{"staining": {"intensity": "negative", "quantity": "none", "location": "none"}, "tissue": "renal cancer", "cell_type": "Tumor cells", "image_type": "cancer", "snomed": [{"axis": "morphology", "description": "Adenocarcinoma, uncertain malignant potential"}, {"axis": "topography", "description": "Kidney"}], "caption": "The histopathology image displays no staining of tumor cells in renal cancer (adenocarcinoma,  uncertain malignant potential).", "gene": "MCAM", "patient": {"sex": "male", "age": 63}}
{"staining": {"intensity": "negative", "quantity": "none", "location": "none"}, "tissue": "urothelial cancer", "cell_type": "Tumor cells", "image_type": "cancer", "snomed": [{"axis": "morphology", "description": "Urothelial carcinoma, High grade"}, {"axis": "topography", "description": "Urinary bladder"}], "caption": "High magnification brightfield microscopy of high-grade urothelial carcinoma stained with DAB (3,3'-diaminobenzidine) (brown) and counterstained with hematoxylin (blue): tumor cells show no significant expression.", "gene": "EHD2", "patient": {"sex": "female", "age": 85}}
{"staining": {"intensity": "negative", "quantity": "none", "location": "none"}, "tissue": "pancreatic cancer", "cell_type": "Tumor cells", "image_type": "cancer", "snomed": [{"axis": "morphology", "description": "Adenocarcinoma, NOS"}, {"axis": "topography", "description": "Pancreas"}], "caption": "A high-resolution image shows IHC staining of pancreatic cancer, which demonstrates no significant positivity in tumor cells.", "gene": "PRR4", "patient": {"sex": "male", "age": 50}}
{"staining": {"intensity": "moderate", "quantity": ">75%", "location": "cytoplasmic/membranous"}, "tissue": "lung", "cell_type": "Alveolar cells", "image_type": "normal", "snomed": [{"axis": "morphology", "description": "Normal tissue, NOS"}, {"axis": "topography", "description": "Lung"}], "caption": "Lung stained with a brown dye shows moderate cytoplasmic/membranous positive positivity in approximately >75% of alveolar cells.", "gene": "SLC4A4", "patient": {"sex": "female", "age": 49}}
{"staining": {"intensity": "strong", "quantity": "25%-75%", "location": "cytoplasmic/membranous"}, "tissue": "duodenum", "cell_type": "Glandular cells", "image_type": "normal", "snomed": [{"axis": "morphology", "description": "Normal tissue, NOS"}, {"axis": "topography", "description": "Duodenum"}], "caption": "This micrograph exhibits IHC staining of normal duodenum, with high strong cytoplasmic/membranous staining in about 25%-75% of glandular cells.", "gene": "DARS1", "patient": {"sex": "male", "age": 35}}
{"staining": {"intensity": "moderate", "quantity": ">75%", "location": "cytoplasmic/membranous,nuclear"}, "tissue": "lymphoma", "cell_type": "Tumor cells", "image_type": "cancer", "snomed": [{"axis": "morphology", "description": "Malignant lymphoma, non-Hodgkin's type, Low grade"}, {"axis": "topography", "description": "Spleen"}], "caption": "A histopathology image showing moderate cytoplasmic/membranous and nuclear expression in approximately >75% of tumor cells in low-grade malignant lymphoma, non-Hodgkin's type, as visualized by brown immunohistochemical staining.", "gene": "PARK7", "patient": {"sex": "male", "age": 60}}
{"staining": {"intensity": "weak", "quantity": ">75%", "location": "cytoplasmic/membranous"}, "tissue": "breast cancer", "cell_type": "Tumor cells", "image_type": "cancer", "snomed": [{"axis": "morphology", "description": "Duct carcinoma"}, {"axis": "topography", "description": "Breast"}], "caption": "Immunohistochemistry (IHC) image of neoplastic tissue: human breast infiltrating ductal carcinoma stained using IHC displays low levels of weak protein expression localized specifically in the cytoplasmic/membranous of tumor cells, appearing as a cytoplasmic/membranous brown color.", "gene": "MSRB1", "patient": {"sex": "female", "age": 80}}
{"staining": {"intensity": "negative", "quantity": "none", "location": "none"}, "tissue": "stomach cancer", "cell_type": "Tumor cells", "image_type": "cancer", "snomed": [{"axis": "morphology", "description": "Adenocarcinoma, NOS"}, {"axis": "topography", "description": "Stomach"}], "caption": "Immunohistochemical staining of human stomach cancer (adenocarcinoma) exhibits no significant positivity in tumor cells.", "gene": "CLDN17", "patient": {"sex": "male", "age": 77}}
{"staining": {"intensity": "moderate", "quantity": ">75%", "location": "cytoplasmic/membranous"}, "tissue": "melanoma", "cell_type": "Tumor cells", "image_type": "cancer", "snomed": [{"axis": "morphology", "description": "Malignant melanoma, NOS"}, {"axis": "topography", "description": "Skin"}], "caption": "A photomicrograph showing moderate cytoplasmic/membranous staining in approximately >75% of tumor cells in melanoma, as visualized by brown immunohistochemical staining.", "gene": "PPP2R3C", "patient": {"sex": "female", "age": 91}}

^^^^^^^^^^^^^^^^

Set all of the records down again, exactly as they stand.

{"staining": {"intensity": "negative", "quantity": "none", "location": "none"}, "tissue": "renal cancer", "cell_type": "Tumor cells", "image_type": "cancer", "snomed": [{"axis": "morphology", "description": "Adenocarcinoma, uncertain malignant potential"}, {"axis": "topography", "description": "Kidney"}], "caption": "The histopathology image displays no staining of tumor cells in renal cancer (adenocarcinoma,  uncertain malignant potential).", "gene": "MCAM", "patient": {"sex": "male", "age": 63}}
{"staining": {"intensity": "negative", "quantity": "none", "location": "none"}, "tissue": "urothelial cancer", "cell_type": "Tumor cells", "image_type": "cancer", "snomed": [{"axis": "morphology", "description": "Urothelial carcinoma, High grade"}, {"axis": "topography", "description": "Urinary bladder"}], "caption": "High magnification brightfield microscopy of high-grade urothelial carcinoma stained with DAB (3,3'-diaminobenzidine) (brown) and counterstained with hematoxylin (blue): tumor cells show no significant expression.", "gene": "EHD2", "patient": {"sex": "female", "age": 85}}
{"staining": {"intensity": "negative", "quantity": "none", "location": "none"}, "tissue": "pancreatic cancer", "cell_type": "Tumor cells", "image_type": "cancer", "snomed": [{"axis": "morphology", "description": "Adenocarcinoma, NOS"}, {"axis": "topography", "description": "Pancreas"}], "caption": "A high-resolution image shows IHC staining of pancreatic cancer, which demonstrates no significant positivity in tumor cells.", "gene": "PRR4", "patient": {"sex": "male", "age": 50}}
{"staining": {"intensity": "moderate", "quantity": ">75%", "location": "cytoplasmic/membranous"}, "tissue": "lung", "cell_type": "Alveolar cells", "image_type": "normal", "snomed": [{"axis": "morphology", "description": "Normal tissue, NOS"}, {"axis": "topography", "description": "Lung"}], "caption": "Lung stained with a brown dye shows moderate cytoplasmic/membranous positive positivity in approximately >75% of alveolar cells.", "gene": "SLC4A4", "patient": {"sex": "female", "age": 49}}
{"staining": {"intensity": "strong", "quantity": "25%-75%", "location": "cytoplasmic/membranous"}, "tissue": "duodenum", "cell_type": "Glandular cells", "image_type": "normal", "snomed": [{"axis": "morphology", "description": "Normal tissue, NOS"}, {"axis": "topography", "description": "Duodenum"}], "caption": "This micrograph exhibits IHC staining of normal duodenum, with high strong cytoplasmic/membranous staining in about 25%-75% of glandular cells.", "gene": "DARS1", "patient": {"sex": "male", "age": 35}}
{"staining": {"intensity": "moderate", "quantity": ">75%", "location": "cytoplasmic/membranous,nuclear"}, "tissue": "lymphoma", "cell_type": "Tumor cells", "image_type": "cancer", "snomed": [{"axis": "morphology", "description": "Malignant lymphoma, non-Hodgkin's type, Low grade"}, {"axis": "topography", "description": "Spleen"}], "caption": "A histopathology image showing moderate cytoplasmic/membranous and nuclear expression in approximately >75% of tumor cells in low-grade malignant lymphoma, non-Hodgkin's type, as visualized by brown immunohistochemical staining.", "gene": "PARK7", "patient": {"sex": "male", "age": 60}}
{"staining": {"intensity": "weak", "quantity": ">75%", "location": "cytoplasmic/membranous"}, "tissue": "breast cancer", "cell_type": "Tumor cells", "image_type": "cancer", "snomed": [{"axis": "morphology", "description": "Duct carcinoma"}, {"axis": "topography", "description": "Breast"}], "caption": "Immunohistochemistry (IHC) image of neoplastic tissue: human breast infiltrating ductal carcinoma stained using IHC displays low levels of weak protein expression localized specifically in the cytoplasmic/membranous of tumor cells, appearing as a cytoplasmic/membranous brown color.", "gene": "MSRB1", "patient": {"sex": "female", "age": 80}}
{"staining": {"intensity": "negative", "quantity": "none", "location": "none"}, "tissue": "stomach cancer", "cell_type": "Tumor cells", "image_type": "cancer", "snomed": [{"axis": "morphology", "description": "Adenocarcinoma, NOS"}, {"axis": "topography", "description": "Stomach"}], "caption": "Immunohistochemical staining of human stomach cancer (adenocarcinoma) exhibits no significant positivity in tumor cells.", "gene": "CLDN17", "patient": {"sex": "male", "age": 77}}
{"staining": {"intensity": "moderate", "quantity": ">75%", "location": "cytoplasmic/membranous"}, "tissue": "melanoma", "cell_type": "Tumor cells", "image_type": "cancer", "snomed": [{"axis": "morphology", "description": "Malignant melanoma, NOS"}, {"axis": "topography", "description": "Skin"}], "caption": "A photomicrograph showing moderate cytoplasmic/membranous staining in approximately >75% of tumor cells in melanoma, as visualized by brown immunohistochemical staining.", "gene": "PPP2R3C", "patient": {"sex": "female", "age": 91}}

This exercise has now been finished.